The task: Please transcribe exactly the lines from the first line of the records below through the line containing "left elbow: (167, 132)", including both, and omit all pictures.

The records:
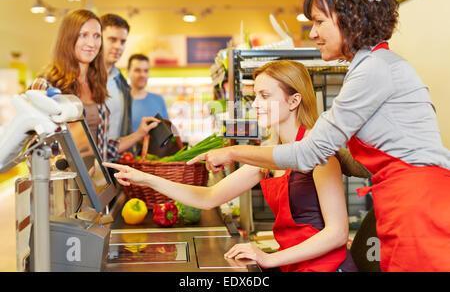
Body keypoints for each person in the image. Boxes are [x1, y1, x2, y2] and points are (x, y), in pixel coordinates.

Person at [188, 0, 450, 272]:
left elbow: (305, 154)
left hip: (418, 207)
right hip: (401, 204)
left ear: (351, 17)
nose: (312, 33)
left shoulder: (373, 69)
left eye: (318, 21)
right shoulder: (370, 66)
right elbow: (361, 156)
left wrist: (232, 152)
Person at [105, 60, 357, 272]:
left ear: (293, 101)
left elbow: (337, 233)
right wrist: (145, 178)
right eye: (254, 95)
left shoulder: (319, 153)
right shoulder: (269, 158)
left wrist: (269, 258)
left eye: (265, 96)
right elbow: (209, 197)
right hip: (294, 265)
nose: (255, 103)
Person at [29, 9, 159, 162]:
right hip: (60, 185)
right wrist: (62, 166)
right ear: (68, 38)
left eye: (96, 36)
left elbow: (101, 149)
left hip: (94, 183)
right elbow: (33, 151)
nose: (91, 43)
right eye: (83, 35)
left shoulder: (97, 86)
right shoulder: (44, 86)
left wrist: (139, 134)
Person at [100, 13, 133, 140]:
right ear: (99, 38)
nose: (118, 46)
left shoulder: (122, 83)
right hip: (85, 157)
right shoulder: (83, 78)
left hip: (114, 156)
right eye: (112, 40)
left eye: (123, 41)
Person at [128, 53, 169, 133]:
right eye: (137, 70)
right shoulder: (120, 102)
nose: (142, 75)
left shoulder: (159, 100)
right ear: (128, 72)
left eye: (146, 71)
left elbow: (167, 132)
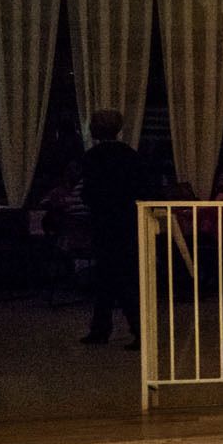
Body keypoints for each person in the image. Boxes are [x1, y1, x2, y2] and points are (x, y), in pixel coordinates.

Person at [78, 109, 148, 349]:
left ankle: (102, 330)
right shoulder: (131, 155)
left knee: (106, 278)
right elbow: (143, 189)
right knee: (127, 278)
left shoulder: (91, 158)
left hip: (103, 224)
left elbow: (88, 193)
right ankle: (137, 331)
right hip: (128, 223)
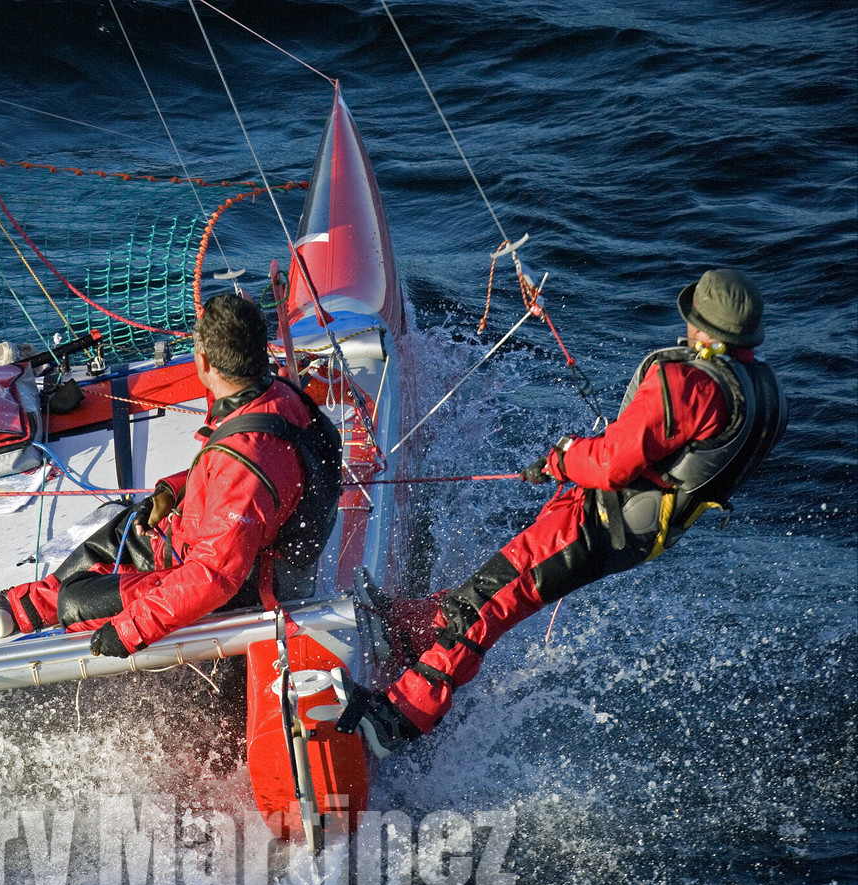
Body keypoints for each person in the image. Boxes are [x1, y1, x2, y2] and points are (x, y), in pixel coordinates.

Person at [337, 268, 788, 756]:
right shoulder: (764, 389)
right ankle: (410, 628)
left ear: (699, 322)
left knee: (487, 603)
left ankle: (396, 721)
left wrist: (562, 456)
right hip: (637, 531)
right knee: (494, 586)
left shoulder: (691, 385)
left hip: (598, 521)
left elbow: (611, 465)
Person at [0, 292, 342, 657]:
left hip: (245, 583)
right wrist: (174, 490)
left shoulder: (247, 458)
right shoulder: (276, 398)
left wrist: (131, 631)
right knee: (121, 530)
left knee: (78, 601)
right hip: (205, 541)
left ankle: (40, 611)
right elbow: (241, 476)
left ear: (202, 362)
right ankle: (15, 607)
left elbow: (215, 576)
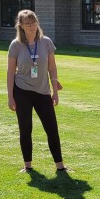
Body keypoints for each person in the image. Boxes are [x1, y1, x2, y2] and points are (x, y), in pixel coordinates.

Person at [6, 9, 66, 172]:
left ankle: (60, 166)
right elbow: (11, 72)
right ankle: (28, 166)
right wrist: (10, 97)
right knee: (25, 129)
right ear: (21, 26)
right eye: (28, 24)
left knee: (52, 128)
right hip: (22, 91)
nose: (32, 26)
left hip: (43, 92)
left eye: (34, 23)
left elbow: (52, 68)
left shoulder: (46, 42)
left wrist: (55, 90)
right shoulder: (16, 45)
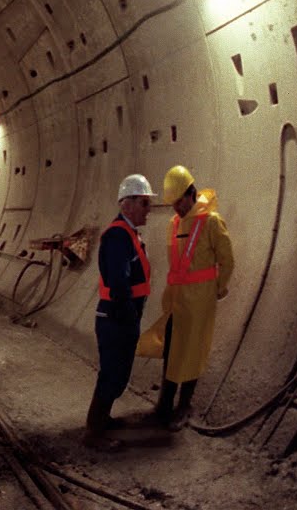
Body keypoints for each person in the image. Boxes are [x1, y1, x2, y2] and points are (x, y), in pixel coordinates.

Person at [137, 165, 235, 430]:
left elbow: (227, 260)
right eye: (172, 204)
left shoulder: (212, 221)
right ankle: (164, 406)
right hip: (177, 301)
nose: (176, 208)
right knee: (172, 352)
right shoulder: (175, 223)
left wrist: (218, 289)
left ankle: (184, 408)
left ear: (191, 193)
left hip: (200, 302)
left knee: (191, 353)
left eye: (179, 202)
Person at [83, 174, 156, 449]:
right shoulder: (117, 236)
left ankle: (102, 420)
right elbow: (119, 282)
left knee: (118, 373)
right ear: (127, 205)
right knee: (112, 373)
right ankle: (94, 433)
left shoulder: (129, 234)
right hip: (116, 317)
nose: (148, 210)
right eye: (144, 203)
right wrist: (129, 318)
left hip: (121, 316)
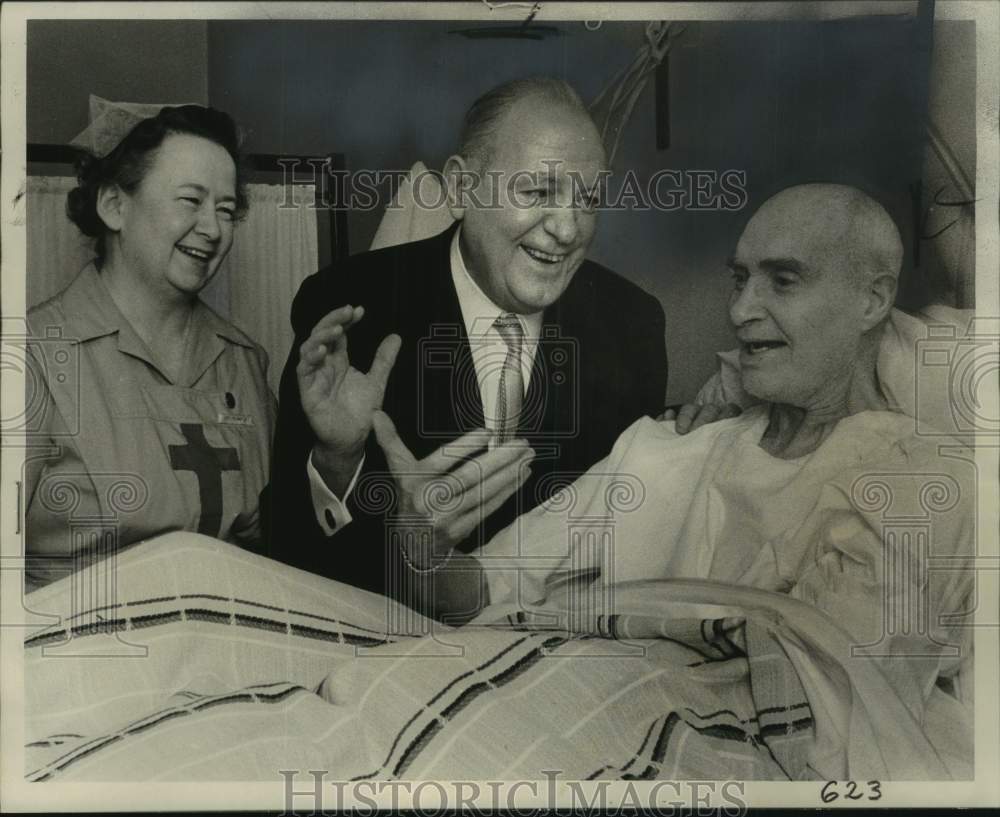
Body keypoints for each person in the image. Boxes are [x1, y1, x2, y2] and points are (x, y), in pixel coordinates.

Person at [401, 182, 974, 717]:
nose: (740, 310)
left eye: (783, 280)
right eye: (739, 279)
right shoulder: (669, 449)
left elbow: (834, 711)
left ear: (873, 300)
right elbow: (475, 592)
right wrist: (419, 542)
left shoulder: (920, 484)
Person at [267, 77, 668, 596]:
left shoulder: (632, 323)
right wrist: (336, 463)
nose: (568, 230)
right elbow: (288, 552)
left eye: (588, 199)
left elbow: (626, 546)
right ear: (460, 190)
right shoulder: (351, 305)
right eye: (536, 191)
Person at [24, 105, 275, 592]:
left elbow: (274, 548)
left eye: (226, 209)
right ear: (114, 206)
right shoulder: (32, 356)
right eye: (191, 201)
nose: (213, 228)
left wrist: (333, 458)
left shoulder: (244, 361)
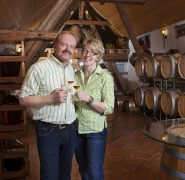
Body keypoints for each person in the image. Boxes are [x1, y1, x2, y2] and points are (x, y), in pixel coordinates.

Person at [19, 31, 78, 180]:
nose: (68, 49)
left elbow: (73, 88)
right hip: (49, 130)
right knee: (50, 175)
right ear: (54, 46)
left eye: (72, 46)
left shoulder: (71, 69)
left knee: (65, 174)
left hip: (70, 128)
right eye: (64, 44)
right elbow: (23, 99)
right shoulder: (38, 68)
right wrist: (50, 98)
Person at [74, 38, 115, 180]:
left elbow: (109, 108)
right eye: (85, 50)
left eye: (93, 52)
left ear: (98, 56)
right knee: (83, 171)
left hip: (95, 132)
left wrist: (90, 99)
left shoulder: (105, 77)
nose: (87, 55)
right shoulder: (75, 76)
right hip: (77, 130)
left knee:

Response:
Body keypoints for each person in the image. Boxes are [x1, y1, x2, y2] and points are (x, y), in pixel coordinates.

Person at [188, 0, 450, 272]:
left elbow: (305, 154)
left hip: (418, 207)
right hip: (401, 204)
left ear: (351, 17)
nose: (312, 33)
left shoulder: (373, 69)
left eye: (318, 21)
right shoulder: (370, 66)
right elbow: (361, 156)
left wrist: (232, 152)
Person at [105, 60, 357, 272]:
left ear: (293, 101)
left elbow: (337, 233)
right wrist: (145, 178)
right eye: (254, 95)
left shoulder: (319, 153)
right shoulder: (269, 158)
left wrist: (269, 258)
left eye: (265, 96)
right elbow: (209, 197)
right hip: (294, 265)
nose: (255, 103)
Person at [29, 9, 159, 162]:
right hip: (60, 185)
right wrist: (62, 166)
right ear: (68, 38)
left eye: (96, 36)
left elbow: (101, 149)
left hip: (94, 183)
right elbow: (33, 151)
nose: (91, 43)
right eye: (83, 35)
left shoulder: (97, 86)
right shoulder: (44, 86)
left wrist: (139, 134)
Person at [100, 13, 133, 140]:
right ear: (99, 38)
nose: (118, 46)
left shoulder: (122, 83)
right hip: (85, 157)
right shoulder: (83, 78)
left hip: (114, 156)
right eye: (112, 40)
left eye: (123, 41)
Person at [128, 53, 169, 133]:
right eye: (137, 70)
right shoulder: (120, 102)
nose: (142, 75)
left shoulder: (159, 100)
right ear: (128, 72)
left eye: (146, 71)
left elbow: (167, 132)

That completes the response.